• [Records from a dataset]:
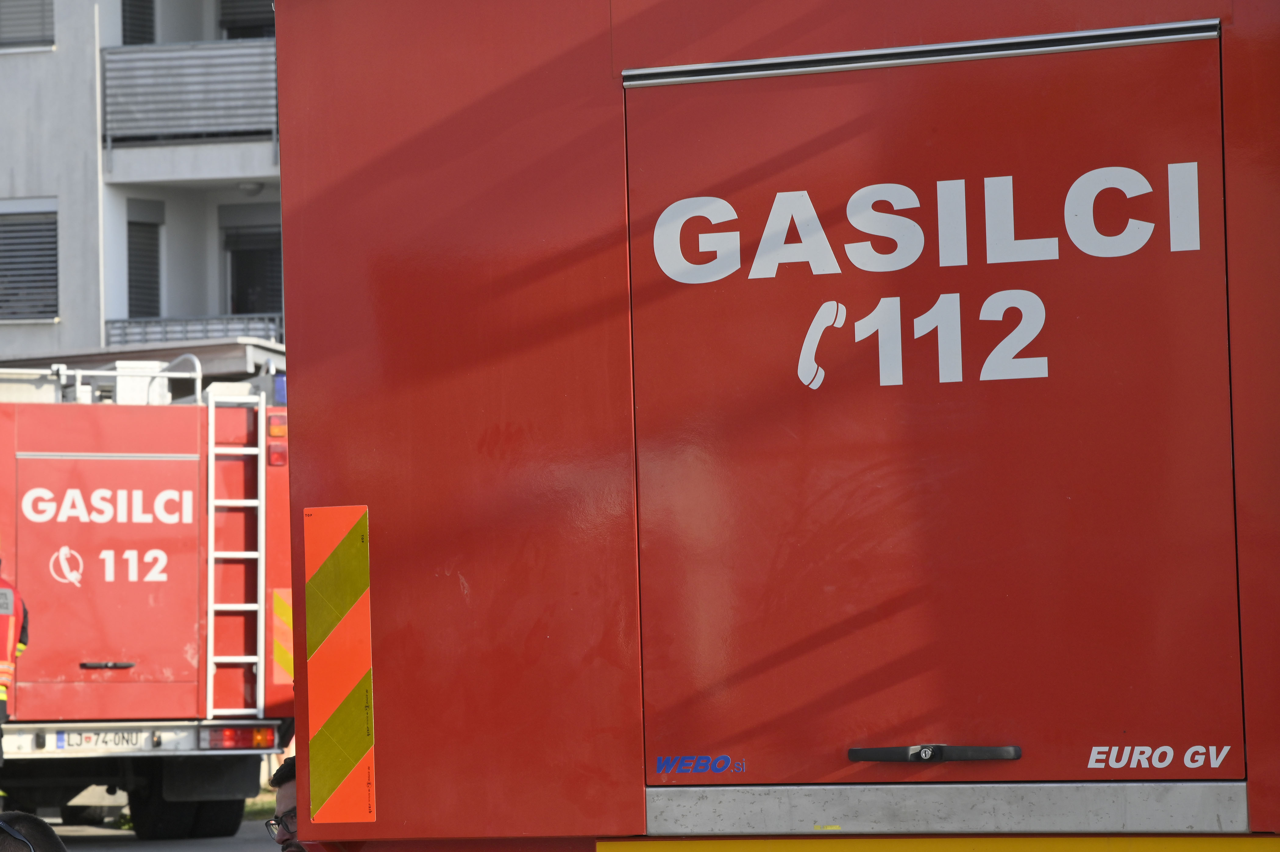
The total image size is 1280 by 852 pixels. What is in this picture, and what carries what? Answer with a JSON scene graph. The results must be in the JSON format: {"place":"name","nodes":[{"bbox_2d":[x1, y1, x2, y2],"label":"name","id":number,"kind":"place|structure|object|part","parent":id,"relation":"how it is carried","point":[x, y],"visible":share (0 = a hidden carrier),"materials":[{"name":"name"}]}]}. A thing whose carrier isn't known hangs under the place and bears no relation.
{"place":"outdoors","nodes":[
{"label":"outdoors","id":0,"kind":"place"},
{"bbox_2d":[0,0,283,367],"label":"apartment building","id":1,"kind":"structure","parent":0,"point":[46,187],"materials":[{"name":"white paint"}]},
{"bbox_2d":[0,0,54,50],"label":"window","id":2,"kind":"structure","parent":1,"relation":"in","point":[36,23],"materials":[{"name":"grey"}]},
{"bbox_2d":[0,200,58,319],"label":"window","id":3,"kind":"structure","parent":1,"relation":"in","point":[53,229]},
{"bbox_2d":[120,0,155,45],"label":"window","id":4,"kind":"structure","parent":1,"relation":"in","point":[144,26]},
{"bbox_2d":[126,204,163,317],"label":"window","id":5,"kind":"structure","parent":1,"relation":"in","point":[136,286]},
{"bbox_2d":[102,39,278,146],"label":"balcony","id":6,"kind":"structure","parent":1,"relation":"attached to","point":[144,130],"materials":[{"name":"grey metal"}]},
{"bbox_2d":[104,313,283,348],"label":"balcony railing","id":7,"kind":"object","parent":1,"relation":"attached to","point":[254,331],"visible":0.24,"materials":[{"name":"metal"}]},
{"bbox_2d":[218,0,274,39],"label":"window","id":8,"kind":"structure","parent":1,"relation":"in","point":[246,23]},
{"bbox_2d":[236,180,263,196],"label":"ceiling lamp","id":9,"kind":"object","parent":1,"relation":"attached to","point":[254,187],"visible":0.84,"materials":[{"name":"white"}]},
{"bbox_2d":[224,224,283,316],"label":"window","id":10,"kind":"structure","parent":1,"relation":"in","point":[254,251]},
{"bbox_2d":[17,814,285,851],"label":"road","id":11,"kind":"structure","parent":0,"point":[101,847],"materials":[{"name":"grey asphalt"}]},
{"bbox_2d":[0,810,67,851],"label":"person","id":12,"kind":"object","parent":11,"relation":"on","point":[21,815],"visible":0.97},
{"bbox_2d":[0,352,295,843],"label":"fire truck","id":13,"kind":"object","parent":11,"relation":"on","point":[179,482],"visible":0.69,"materials":[{"name":"red metal"}]},
{"bbox_2d":[50,728,155,750],"label":"license plate","id":14,"kind":"object","parent":13,"relation":"attached to","point":[106,741],"visible":0.96,"materials":[{"name":"white metal"}]},
{"label":"compartment door","id":15,"kind":"part","parent":13,"relation":"part of","materials":[{"name":"red metal"}]},
{"label":"handle","id":16,"kind":"part","parent":13,"relation":"part of","materials":[{"name":"black metal"}]},
{"bbox_2d":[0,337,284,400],"label":"roof rack","id":17,"kind":"object","parent":13,"relation":"on","point":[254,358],"visible":0.31,"materials":[{"name":"metal"}]},
{"bbox_2d":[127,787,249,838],"label":"wheel","id":18,"kind":"object","parent":13,"relation":"attached to","point":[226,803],"visible":0.68,"materials":[{"name":"black rubber"}]},
{"bbox_2d":[205,387,268,718],"label":"ladder","id":19,"kind":"object","parent":13,"relation":"attached to","point":[261,698],"visible":0.97,"materials":[{"name":"metal"}]},
{"bbox_2d":[201,724,278,749],"label":"tail light","id":20,"kind":"object","parent":13,"relation":"attached to","point":[256,736],"visible":0.75,"materials":[{"name":"red plastic"}]},
{"bbox_2d":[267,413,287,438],"label":"warning light","id":21,"kind":"object","parent":13,"relation":"attached to","point":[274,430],"visible":0.56,"materials":[{"name":"plastic"}]},
{"bbox_2d":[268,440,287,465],"label":"warning light","id":22,"kind":"object","parent":13,"relation":"attached to","point":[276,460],"visible":0.66,"materials":[{"name":"red plastic"}]},
{"bbox_2d":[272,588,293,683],"label":"reflective strip","id":23,"kind":"object","parent":13,"relation":"attached to","point":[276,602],"visible":0.44,"materials":[{"name":"plastic"}]},
{"bbox_2d":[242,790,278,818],"label":"grass","id":24,"kind":"structure","parent":0,"point":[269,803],"visible":0.2,"materials":[{"name":"green plant"}]},
{"label":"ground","id":25,"kind":"structure","parent":0},
{"bbox_2d":[0,561,29,765],"label":"firefighter","id":26,"kind":"object","parent":25,"relation":"on","point":[6,713],"visible":0.93},
{"bbox_2d":[266,754,306,851],"label":"man","id":27,"kind":"object","parent":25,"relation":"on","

• [WORK TASK]:
Quote the preceding records in their entirety, excluding every picture.

• [TASK RESPONSE]:
The total image size is 1280 by 852 pixels. What is in this picture, and what carries what? Answer with a JSON scene graph. The results must be in the JSON format: {"place":"name","nodes":[{"bbox_2d":[x1, y1, x2, y2],"label":"name","id":number,"kind":"place|structure|object|part","parent":id,"relation":"how it is carried","point":[x, y],"visible":share (0 = a hidden carrier),"materials":[{"name":"name"}]}]}. A thing whose carrier isn't known hangs under the place and bears no relation.
{"place":"outdoors","nodes":[
{"label":"outdoors","id":0,"kind":"place"},
{"bbox_2d":[0,0,283,367],"label":"apartment building","id":1,"kind":"structure","parent":0,"point":[46,187],"materials":[{"name":"white paint"}]},
{"bbox_2d":[0,0,54,50],"label":"window","id":2,"kind":"structure","parent":1,"relation":"in","point":[36,23],"materials":[{"name":"grey"}]},
{"bbox_2d":[0,200,58,319],"label":"window","id":3,"kind":"structure","parent":1,"relation":"in","point":[53,229]},
{"bbox_2d":[120,0,155,45],"label":"window","id":4,"kind":"structure","parent":1,"relation":"in","point":[144,26]},
{"bbox_2d":[126,204,163,317],"label":"window","id":5,"kind":"structure","parent":1,"relation":"in","point":[136,286]},
{"bbox_2d":[102,39,278,146],"label":"balcony","id":6,"kind":"structure","parent":1,"relation":"attached to","point":[144,130],"materials":[{"name":"grey metal"}]},
{"bbox_2d":[104,313,283,348],"label":"balcony railing","id":7,"kind":"object","parent":1,"relation":"attached to","point":[254,331],"visible":0.24,"materials":[{"name":"metal"}]},
{"bbox_2d":[218,0,274,39],"label":"window","id":8,"kind":"structure","parent":1,"relation":"in","point":[246,23]},
{"bbox_2d":[236,180,263,196],"label":"ceiling lamp","id":9,"kind":"object","parent":1,"relation":"attached to","point":[254,187],"visible":0.84,"materials":[{"name":"white"}]},
{"bbox_2d":[224,224,283,316],"label":"window","id":10,"kind":"structure","parent":1,"relation":"in","point":[254,251]},
{"bbox_2d":[17,814,285,851],"label":"road","id":11,"kind":"structure","parent":0,"point":[101,847],"materials":[{"name":"grey asphalt"}]},
{"bbox_2d":[0,810,67,851],"label":"person","id":12,"kind":"object","parent":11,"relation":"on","point":[21,815],"visible":0.97},
{"bbox_2d":[0,352,295,843],"label":"fire truck","id":13,"kind":"object","parent":11,"relation":"on","point":[179,482],"visible":0.69,"materials":[{"name":"red metal"}]},
{"bbox_2d":[50,728,155,750],"label":"license plate","id":14,"kind":"object","parent":13,"relation":"attached to","point":[106,741],"visible":0.96,"materials":[{"name":"white metal"}]},
{"label":"compartment door","id":15,"kind":"part","parent":13,"relation":"part of","materials":[{"name":"red metal"}]},
{"label":"handle","id":16,"kind":"part","parent":13,"relation":"part of","materials":[{"name":"black metal"}]},
{"bbox_2d":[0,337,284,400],"label":"roof rack","id":17,"kind":"object","parent":13,"relation":"on","point":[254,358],"visible":0.31,"materials":[{"name":"metal"}]},
{"bbox_2d":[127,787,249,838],"label":"wheel","id":18,"kind":"object","parent":13,"relation":"attached to","point":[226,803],"visible":0.68,"materials":[{"name":"black rubber"}]},
{"bbox_2d":[205,387,268,718],"label":"ladder","id":19,"kind":"object","parent":13,"relation":"attached to","point":[261,698],"visible":0.97,"materials":[{"name":"metal"}]},
{"bbox_2d":[201,724,278,749],"label":"tail light","id":20,"kind":"object","parent":13,"relation":"attached to","point":[256,736],"visible":0.75,"materials":[{"name":"red plastic"}]},
{"bbox_2d":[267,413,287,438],"label":"warning light","id":21,"kind":"object","parent":13,"relation":"attached to","point":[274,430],"visible":0.56,"materials":[{"name":"plastic"}]},
{"bbox_2d":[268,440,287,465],"label":"warning light","id":22,"kind":"object","parent":13,"relation":"attached to","point":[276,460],"visible":0.66,"materials":[{"name":"red plastic"}]},
{"bbox_2d":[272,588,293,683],"label":"reflective strip","id":23,"kind":"object","parent":13,"relation":"attached to","point":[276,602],"visible":0.44,"materials":[{"name":"plastic"}]},
{"bbox_2d":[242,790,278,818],"label":"grass","id":24,"kind":"structure","parent":0,"point":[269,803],"visible":0.2,"materials":[{"name":"green plant"}]},
{"label":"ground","id":25,"kind":"structure","parent":0},
{"bbox_2d":[0,561,29,765],"label":"firefighter","id":26,"kind":"object","parent":25,"relation":"on","point":[6,713],"visible":0.93},
{"bbox_2d":[266,754,306,851],"label":"man","id":27,"kind":"object","parent":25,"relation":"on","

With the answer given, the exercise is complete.